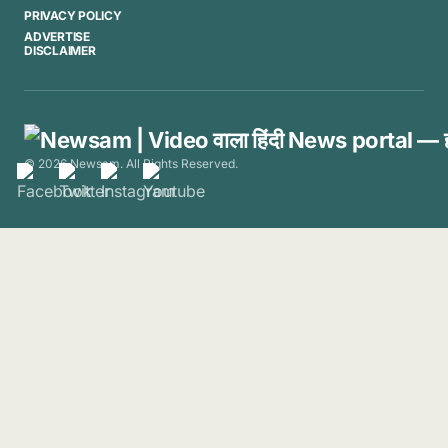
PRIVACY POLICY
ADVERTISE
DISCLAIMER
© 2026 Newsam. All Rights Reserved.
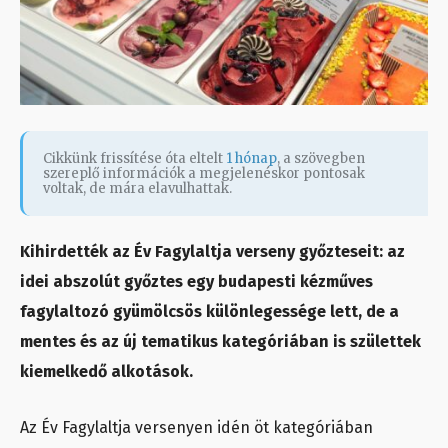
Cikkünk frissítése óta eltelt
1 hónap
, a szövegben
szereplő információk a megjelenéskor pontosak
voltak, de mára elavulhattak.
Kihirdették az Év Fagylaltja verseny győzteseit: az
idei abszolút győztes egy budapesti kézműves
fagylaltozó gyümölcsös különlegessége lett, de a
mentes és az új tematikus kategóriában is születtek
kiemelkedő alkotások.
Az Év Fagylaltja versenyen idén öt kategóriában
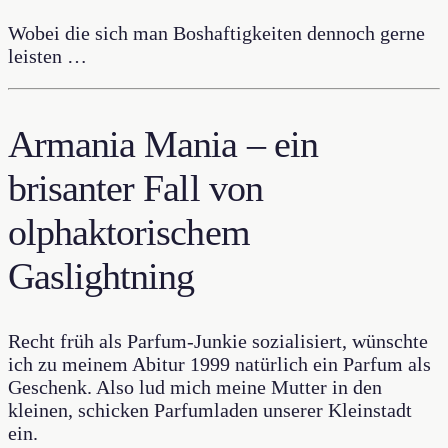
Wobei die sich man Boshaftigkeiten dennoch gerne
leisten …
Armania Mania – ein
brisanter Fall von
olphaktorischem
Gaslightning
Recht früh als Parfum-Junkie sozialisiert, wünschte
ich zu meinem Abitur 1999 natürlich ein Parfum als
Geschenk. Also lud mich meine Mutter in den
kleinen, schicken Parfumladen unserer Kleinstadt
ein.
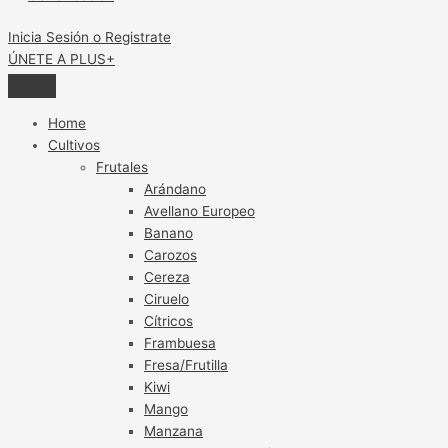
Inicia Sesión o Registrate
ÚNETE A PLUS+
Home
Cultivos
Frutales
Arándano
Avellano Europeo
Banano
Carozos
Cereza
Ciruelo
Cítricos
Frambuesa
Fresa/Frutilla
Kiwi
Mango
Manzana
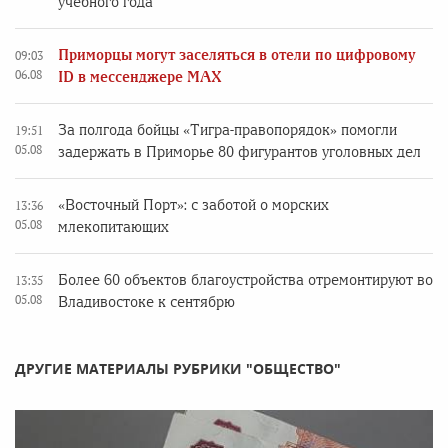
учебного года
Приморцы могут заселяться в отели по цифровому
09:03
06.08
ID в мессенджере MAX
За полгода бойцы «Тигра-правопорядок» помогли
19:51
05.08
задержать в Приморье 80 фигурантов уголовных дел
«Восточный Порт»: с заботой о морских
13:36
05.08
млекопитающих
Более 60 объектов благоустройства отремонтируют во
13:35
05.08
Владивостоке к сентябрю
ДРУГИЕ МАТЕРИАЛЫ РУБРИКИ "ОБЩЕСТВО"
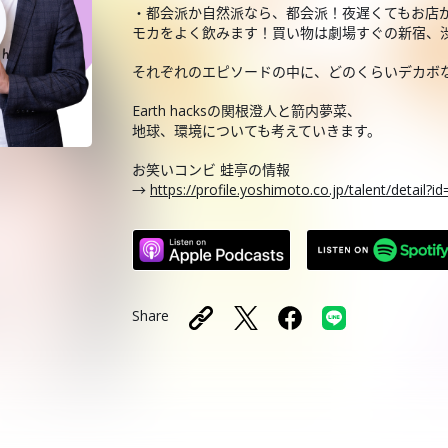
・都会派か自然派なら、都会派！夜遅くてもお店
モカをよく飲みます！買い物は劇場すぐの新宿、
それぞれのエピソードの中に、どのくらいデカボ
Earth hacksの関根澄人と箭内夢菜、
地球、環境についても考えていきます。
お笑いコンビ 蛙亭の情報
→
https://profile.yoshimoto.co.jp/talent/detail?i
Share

What is required → Everything in the material above should be reproduced exactly, except the pictures.

Answer to the exercise →
PRIVACY POLICY
ADVERTISE
DISCLAIMER
© 2026 Newsam. All Rights Reserved.
Cikkünk frissítése óta eltelt
1 hónap
, a szövegben
szereplő információk a megjelenéskor pontosak
voltak, de mára elavulhattak.
Kihirdették az Év Fagylaltja verseny győzteseit: az
idei abszolút győztes egy budapesti kézműves
fagylaltozó gyümölcsös különlegessége lett, de a
mentes és az új tematikus kategóriában is születtek
kiemelkedő alkotások.
Az Év Fagylaltja versenyen idén öt kategóriában
Wobei die sich man Boshaftigkeiten dennoch gerne
leisten …
Armania Mania – ein
brisanter Fall von
olphaktorischem
Gaslightning
Recht früh als Parfum-Junkie sozialisiert, wünschte
ich zu meinem Abitur 1999 natürlich ein Parfum als
Geschenk. Also lud mich meine Mutter in den
kleinen, schicken Parfumladen unserer Kleinstadt
ein.
Inicia Sesión o Registrate
ÚNETE A PLUS+
Home
Cultivos
Frutales
Arándano
Avellano Europeo
Banano
Carozos
Cereza
Ciruelo
Cítricos
Frambuesa
Fresa/Frutilla
Kiwi
Mango
Manzana
учебного года
Приморцы могут заселяться в отели по цифровому
09:03
06.08
ID в мессенджере MAX
За полгода бойцы «Тигра-правопорядок» помогли
19:51
05.08
задержать в Приморье 80 фигурантов уголовных дел
«Восточный Порт»: с заботой о морских
13:36
05.08
млекопитающих
Более 60 объектов благоустройства отремонтируют во
13:35
05.08
Владивостоке к сентябрю
ДРУГИЕ МАТЕРИАЛЫ РУБРИКИ "ОБЩЕСТВО"
・都会派か自然派なら、都会派！夜遅くてもお店
モカをよく飲みます！買い物は劇場すぐの新宿、
それぞれのエピソードの中に、どのくらいデカボ
Earth hacksの関根澄人と箭内夢菜、
地球、環境についても考えていきます。
お笑いコンビ 蛙亭の情報
→
https://profile.yoshimoto.co.jp/talent/detail?i
Share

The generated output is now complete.